A RESOLUTION RANK CRITERION FOR SUPERSATURATED DESIGNS

Hadamard matrices are found to be useful in constructing supersaturated designs. In this paper, we study a special form of supersaturated designs using Hadamard matrices. Properties of such a supersaturated design are discussed. It is shown that the popular E(s 2 ) criterion is in general inadequate to measure the goodness of a supersaturated design. A new criterion based upon the projection property, called resolution rank (r-rank), is proposed. Furthermore, an upper bound for r-rank is given for practical use. When the number of factors is large and a small number of runs is desired, a supersaturated design can save considerable cost.
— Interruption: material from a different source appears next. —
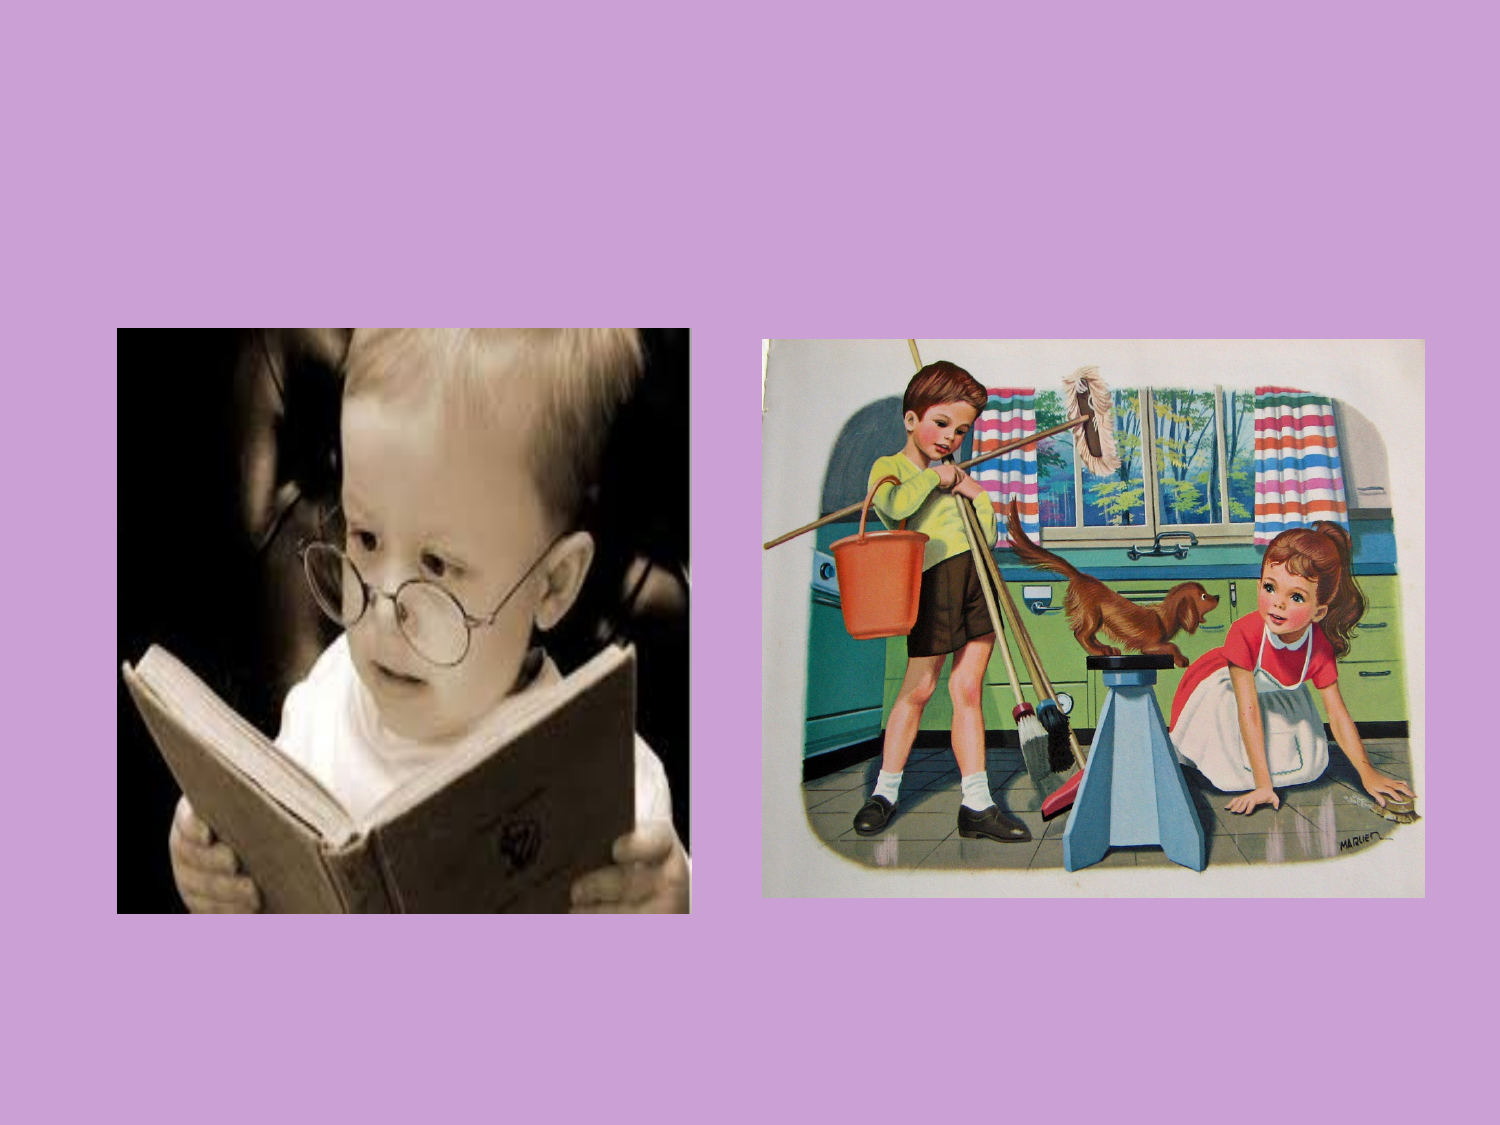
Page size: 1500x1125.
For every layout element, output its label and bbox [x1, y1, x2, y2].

list [762, 339, 1425, 898]
list [117, 328, 692, 914]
A two-level supersaturated design is a fraction of a factorial design with n observations in which the number of factors k is larger than n − 1. The usefulness of such a supersaturated design relies upon the realism of effect sparsity, namely, that the number of dominant active factors is small. The goal is to identify these active factors with so-called screening experimentation. (A brief review of early work on supersaturated de- signs is available from Lin (1991).) Apart from some ad hoc procedures and computer-generated designs, the construction problem has not been addressed until very recently (see Lin (1993a) and (1995), Wu (1993), and Tang and Wu (1997)). Most of these supersaturated designs were constructed based on Hadamard matrices. In this paper, a special form of supersaturated designs using Hadamard matrices is studied. Further- more, a criterion based upon the projection property called resolution rank is proposed to further differentiate among designs.